Unforgiveness

How can we worship God and and ask Him to forgive our sins and then we have a whole bunch of unforgiveness in our hearts?

I can only talk about myself, but often when something happens and when someone has done something to hurt me or said something against me, I get into BLOCK mode. I block them out of my life at that point and I cast it into the back of my mind.

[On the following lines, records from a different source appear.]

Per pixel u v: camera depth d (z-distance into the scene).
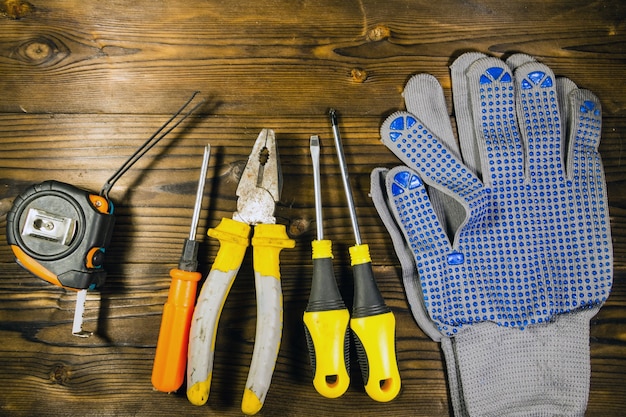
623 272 0.88
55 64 0.88
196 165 0.87
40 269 0.77
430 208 0.83
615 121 0.91
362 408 0.84
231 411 0.83
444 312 0.82
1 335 0.84
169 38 0.89
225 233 0.77
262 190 0.78
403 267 0.84
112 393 0.83
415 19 0.91
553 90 0.87
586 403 0.81
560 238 0.84
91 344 0.84
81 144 0.87
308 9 0.90
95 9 0.89
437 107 0.88
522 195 0.85
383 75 0.90
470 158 0.88
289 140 0.88
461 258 0.83
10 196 0.86
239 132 0.88
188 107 0.88
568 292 0.83
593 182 0.85
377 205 0.84
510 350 0.82
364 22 0.91
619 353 0.87
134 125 0.88
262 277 0.77
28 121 0.87
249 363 0.84
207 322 0.74
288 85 0.89
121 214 0.86
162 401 0.83
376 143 0.89
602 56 0.92
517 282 0.83
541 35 0.92
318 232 0.79
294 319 0.85
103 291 0.85
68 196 0.78
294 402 0.84
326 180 0.88
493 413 0.81
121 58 0.88
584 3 0.92
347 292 0.85
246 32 0.90
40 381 0.83
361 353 0.76
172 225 0.86
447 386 0.85
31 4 0.88
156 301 0.85
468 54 0.89
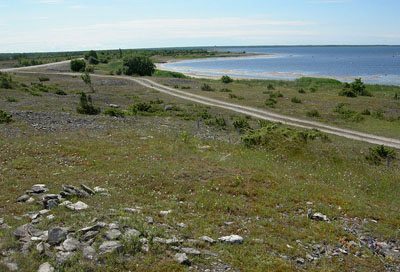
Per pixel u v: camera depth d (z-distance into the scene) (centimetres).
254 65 16462
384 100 4884
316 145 1992
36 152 1478
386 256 779
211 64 17475
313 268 691
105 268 598
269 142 1981
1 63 12825
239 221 910
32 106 3238
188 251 690
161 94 5403
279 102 4691
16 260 587
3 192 993
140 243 682
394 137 2791
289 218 960
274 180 1301
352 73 11394
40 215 825
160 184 1160
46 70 9631
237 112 3912
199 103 4541
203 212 957
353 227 945
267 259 698
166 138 2020
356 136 2820
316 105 4466
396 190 1408
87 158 1439
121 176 1213
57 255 612
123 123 2577
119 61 14288
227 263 674
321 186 1307
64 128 2147
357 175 1598
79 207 871
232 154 1753
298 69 13588
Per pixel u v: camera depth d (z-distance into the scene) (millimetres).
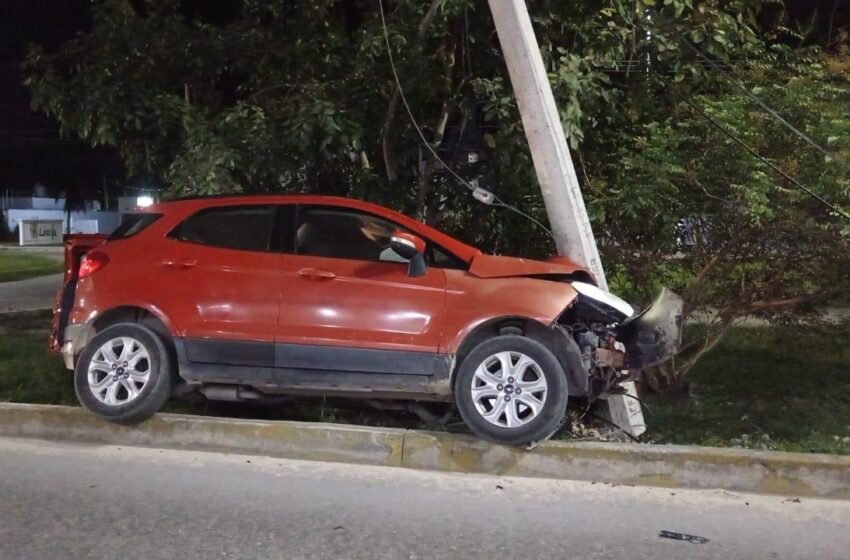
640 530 5285
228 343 6508
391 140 8641
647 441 6898
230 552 4812
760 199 6672
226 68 9547
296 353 6449
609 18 8266
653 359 6598
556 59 8320
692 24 8109
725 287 7832
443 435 6523
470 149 8844
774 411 7758
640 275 7945
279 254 6621
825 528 5375
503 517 5465
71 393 8188
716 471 6133
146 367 6684
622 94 8547
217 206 6820
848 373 9023
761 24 9469
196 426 6852
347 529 5203
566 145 6980
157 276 6656
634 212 7363
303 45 9117
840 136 6746
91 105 8484
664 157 7348
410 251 6242
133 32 9055
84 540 4961
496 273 6465
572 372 6348
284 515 5434
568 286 6395
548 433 6164
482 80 8125
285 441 6711
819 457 6113
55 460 6535
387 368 6371
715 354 9773
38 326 12938
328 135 7656
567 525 5344
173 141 8969
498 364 6254
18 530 5113
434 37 8633
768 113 7180
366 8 9406
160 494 5805
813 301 7711
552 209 6965
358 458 6594
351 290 6438
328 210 6746
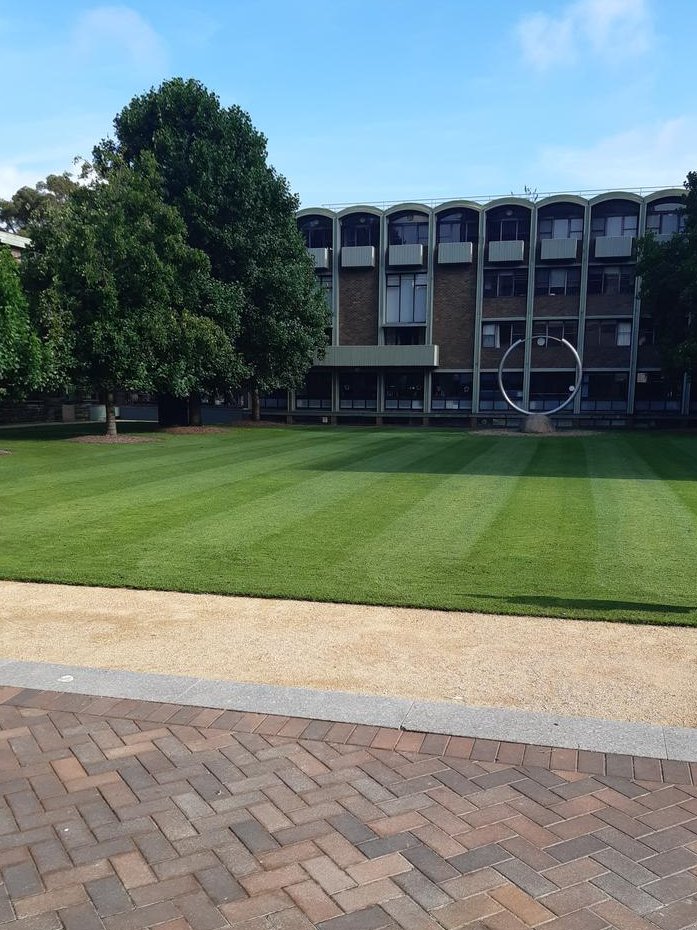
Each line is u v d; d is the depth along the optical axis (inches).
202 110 1181.1
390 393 1718.8
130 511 461.1
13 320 812.0
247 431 1290.6
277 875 118.7
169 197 1176.2
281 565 324.2
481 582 295.4
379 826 131.6
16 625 248.7
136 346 975.6
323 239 1706.4
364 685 196.4
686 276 1200.2
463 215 1622.8
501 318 1619.1
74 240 936.9
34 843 127.4
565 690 191.6
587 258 1550.2
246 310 1226.0
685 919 108.0
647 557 333.7
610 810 135.8
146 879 118.0
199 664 212.7
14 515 449.4
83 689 189.5
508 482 585.3
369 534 387.5
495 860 121.8
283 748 159.8
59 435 1106.1
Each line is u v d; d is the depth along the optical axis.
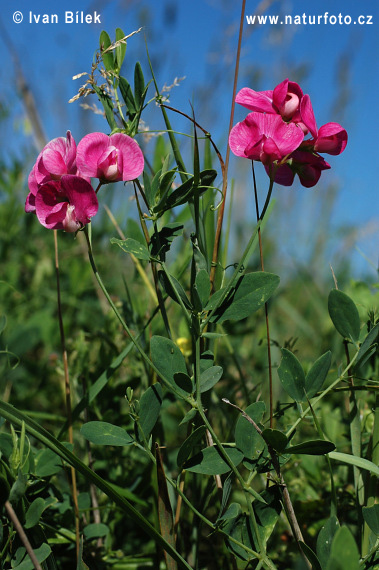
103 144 0.26
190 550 0.30
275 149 0.26
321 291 0.66
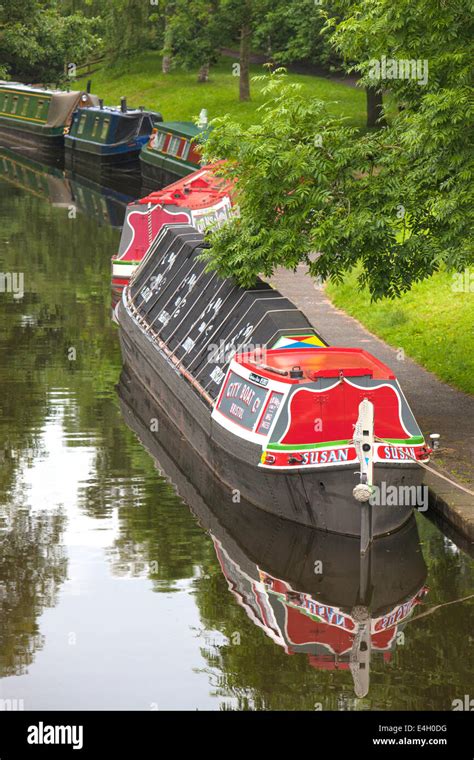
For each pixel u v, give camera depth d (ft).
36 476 60.49
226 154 61.57
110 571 49.26
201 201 106.42
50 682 40.50
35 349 85.10
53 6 261.65
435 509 53.98
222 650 42.80
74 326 91.56
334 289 95.04
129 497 57.82
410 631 44.57
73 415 70.69
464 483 54.54
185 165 161.58
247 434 54.75
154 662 41.93
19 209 148.15
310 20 193.67
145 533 53.52
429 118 56.34
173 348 71.92
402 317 83.25
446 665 41.88
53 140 201.98
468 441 59.72
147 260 86.38
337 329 83.87
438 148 57.41
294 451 51.65
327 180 59.88
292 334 61.31
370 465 50.01
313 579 49.11
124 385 77.30
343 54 63.57
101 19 260.01
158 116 192.03
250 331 63.93
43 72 248.11
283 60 215.10
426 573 49.19
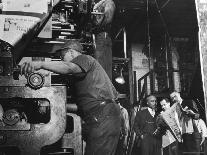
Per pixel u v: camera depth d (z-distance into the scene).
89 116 2.89
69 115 2.69
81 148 2.63
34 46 3.70
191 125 7.54
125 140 7.91
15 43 2.89
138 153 8.46
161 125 7.22
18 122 2.42
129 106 11.11
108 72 5.98
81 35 4.91
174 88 14.29
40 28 3.40
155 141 7.53
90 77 2.91
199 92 12.30
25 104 2.92
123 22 14.08
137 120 7.89
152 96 7.89
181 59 14.87
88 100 2.89
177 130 7.04
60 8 4.42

And then???? I think its going to go away. IT DOESN’T!
I have so much unforgiveness in my heart. As I write this, I think back to my past and think to myself “where did this come from”. I never used to be like this. Is it because I am older and I don’t  have to ‘put up with other people’?
I have cast all this unforgiveness into the back of my heart and you know what it crops up again and again. There is only so long you can go ignoring that something didn’t happen or “deleting” people out of your life.
God didn’t make us like this. A time has come in my life that many things from the past that I have ignored are just cropping up all together. Things that I have been angry about, things that have hurt me and where I haven’t forgiven people. I have been under evil attack. Satan has a very good way of sitting ‘on your shoulder’ and telling you that you don’t need people, that you don’t need to forgive people because there is no point!
But you know what, God didn’t make us like this. He didn’t make us to ‘hate’ others or ignore others or hold grudges and unforgiveness with others. We are all brothers and sisters of 1 GOD, our God, our Christ, Jesus! Why do I hold these grudges against my family and others?
I pray to God, I ask for His forgiveness, but I cant do this before I forgive those whom I have a grudge against. All I can say is sorry!
We cant ask God to guide us when we harbour hate and grudge against others. Satan will not win!
We cant live everyday and ignore what has happened in our lives. Yes, people do things, everyone has faults, everyone says things they mean and don’t mean and people are ugly to each other to try ‘be on top’, but does it accomplish anything.
I am starting, only now, that it doesn’t get anywhere! Satan tries to create hatred in our lives.
What unites us is infinitely greater than what divides us!
I pray to God today, I ask Him for His forgiveness for the things that I have done. I need my heart to be clear of hatred and grudges, casting Satan away from me and allowing God into my heart so that I can give Him 100% of my life!
Amen, Jesus Christ, the only son of God, who died for us, shed His blood of us and is now with us in His spirit!